┌─ Fragmento de página

Paradigma Cientrífico: el más mejor amigo del alma
En aquellos días en que los cientríficos nos levantamos poéticos, profundos y de cabecitas ligeras (y continuamos de tal modo toda la jornada), la cientrífica (o cientrificencia) aprovecha este estado del alma, se nutre de él, se retroalimenta, no lo niega ni lo reprime, muy por el contrario formulamos informes como el siguiente, al puro sol, con nuestras batas blancas puestas en la cabeza y un mechero de Bunsen calentando el agua para el mate:
Observaciones matutinas:
En la ventana de aquel edificio esa señora se levantó, se vistió y prende el fuego para poner el agua. Son las 8. En otra parte el horizonte.

└─

Escribe la continuación del fragmento sobre el paradigma cientrífico, a partir de su última oración. Los registros proceden de una fuente distinta.

┌─ Registros proporcionados

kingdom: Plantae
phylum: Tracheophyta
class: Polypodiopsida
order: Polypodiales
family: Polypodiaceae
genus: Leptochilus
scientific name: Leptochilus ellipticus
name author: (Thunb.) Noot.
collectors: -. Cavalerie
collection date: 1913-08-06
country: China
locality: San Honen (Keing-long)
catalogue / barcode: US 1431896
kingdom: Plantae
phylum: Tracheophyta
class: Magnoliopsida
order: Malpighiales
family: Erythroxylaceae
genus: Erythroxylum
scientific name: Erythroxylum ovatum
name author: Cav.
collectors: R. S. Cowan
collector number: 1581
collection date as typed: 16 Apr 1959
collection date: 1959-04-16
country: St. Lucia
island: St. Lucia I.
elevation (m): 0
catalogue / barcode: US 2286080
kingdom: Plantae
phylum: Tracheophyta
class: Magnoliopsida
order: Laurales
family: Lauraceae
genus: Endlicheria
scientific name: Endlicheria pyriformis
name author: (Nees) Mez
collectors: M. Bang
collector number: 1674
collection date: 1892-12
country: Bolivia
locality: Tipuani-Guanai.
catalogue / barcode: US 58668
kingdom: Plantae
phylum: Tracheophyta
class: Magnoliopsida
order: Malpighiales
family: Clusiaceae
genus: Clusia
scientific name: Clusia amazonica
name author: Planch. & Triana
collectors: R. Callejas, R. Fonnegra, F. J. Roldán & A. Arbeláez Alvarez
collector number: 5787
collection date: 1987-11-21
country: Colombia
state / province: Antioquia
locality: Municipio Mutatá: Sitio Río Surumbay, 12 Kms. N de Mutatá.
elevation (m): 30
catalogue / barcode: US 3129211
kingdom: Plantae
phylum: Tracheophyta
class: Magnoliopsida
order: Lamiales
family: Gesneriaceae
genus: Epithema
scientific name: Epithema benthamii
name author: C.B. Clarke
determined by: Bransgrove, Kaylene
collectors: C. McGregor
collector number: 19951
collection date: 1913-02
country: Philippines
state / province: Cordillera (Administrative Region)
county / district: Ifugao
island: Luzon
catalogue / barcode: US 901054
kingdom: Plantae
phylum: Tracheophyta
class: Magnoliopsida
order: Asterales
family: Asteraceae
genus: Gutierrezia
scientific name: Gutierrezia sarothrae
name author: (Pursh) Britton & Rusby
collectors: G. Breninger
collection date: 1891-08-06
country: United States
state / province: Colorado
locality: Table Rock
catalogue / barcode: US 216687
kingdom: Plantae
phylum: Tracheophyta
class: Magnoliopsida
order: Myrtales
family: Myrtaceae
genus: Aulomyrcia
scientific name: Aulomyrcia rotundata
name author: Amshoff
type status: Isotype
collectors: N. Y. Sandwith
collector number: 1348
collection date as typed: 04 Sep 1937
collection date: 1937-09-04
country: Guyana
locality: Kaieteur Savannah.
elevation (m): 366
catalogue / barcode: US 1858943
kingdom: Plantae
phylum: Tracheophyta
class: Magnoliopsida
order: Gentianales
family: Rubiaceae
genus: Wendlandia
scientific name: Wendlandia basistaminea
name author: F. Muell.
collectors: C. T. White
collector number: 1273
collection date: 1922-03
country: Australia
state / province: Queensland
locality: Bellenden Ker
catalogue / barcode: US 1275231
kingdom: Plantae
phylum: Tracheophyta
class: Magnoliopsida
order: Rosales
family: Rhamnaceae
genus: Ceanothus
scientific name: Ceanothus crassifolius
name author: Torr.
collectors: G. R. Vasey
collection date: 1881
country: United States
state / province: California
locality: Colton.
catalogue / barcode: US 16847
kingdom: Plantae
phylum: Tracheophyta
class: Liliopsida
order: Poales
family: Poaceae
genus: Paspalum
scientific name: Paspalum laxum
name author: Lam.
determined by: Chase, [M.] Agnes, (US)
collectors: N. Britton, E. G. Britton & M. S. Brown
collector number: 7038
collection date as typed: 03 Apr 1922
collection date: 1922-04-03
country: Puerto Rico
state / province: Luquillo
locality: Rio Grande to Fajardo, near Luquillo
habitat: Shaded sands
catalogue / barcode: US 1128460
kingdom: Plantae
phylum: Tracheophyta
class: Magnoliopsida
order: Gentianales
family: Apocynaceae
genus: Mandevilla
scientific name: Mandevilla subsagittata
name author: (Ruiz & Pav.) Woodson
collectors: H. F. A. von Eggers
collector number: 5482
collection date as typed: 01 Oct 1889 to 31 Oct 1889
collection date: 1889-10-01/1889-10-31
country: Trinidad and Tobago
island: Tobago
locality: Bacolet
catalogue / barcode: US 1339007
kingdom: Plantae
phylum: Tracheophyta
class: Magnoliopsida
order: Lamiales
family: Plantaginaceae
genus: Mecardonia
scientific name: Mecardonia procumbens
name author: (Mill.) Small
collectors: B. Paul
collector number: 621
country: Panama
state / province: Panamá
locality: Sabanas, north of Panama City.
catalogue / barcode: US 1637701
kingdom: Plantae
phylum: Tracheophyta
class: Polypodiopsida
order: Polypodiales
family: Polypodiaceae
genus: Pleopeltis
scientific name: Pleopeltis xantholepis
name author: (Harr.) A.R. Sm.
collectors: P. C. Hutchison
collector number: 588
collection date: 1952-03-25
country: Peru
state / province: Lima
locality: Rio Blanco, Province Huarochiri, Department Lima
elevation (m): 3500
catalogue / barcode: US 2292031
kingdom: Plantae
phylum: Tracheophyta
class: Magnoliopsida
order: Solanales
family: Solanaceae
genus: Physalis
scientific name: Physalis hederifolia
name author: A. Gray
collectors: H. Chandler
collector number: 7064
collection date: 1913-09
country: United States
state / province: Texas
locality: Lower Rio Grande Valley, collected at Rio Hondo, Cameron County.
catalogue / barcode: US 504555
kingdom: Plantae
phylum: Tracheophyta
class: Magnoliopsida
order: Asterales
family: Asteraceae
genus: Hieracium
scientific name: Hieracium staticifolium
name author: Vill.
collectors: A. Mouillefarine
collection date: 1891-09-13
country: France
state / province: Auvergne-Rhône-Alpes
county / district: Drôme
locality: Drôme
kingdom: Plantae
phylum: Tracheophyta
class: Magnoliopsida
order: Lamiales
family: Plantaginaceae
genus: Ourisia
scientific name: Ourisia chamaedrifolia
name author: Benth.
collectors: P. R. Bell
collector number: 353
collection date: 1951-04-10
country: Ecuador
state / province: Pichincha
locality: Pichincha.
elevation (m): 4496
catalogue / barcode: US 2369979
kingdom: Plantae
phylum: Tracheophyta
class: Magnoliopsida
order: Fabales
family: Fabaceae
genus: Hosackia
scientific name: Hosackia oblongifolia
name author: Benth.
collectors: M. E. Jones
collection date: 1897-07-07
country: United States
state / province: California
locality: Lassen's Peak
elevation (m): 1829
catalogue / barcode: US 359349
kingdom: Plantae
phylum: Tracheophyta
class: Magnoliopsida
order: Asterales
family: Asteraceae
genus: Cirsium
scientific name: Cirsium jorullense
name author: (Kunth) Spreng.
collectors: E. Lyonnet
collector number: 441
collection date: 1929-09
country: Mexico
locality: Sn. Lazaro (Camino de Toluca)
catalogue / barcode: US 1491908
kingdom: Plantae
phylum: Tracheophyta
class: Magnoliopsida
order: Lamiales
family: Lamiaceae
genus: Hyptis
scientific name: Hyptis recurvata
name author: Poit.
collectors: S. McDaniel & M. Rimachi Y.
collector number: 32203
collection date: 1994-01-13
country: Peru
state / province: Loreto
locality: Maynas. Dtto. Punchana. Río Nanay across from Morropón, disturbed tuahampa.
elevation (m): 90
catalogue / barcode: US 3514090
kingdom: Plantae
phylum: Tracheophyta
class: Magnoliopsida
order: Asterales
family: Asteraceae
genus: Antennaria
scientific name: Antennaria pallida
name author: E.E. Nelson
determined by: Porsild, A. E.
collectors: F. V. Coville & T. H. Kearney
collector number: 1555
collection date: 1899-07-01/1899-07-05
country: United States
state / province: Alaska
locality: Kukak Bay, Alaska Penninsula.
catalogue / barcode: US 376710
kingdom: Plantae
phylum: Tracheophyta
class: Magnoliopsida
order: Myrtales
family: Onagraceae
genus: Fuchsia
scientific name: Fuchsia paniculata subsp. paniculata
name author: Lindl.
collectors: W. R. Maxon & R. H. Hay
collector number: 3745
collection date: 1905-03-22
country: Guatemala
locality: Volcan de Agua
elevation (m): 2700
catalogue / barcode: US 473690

└─

# Respuesta
Desayunan junto a la ventana y cierran la cortinita "para que no entre el sol". En otra parte El Sol; en otra parte el cielo, el horizonte.
Y al "mismo tiempo" dos barcos se cruzan, otro arremete, un pájaro pasa, alguien va a la escuela.
Claridad ipso facto:
Únicamente yo percibo este sistema infinito y único en este momento y lugar únicos, entiendo ahora así todo lo que no veo...
que al mismo tiempo pasa (¿) el universo (?)
Señores, Señoras, nos estamos moviendo (yogur) en el sólido terreno de la verdad.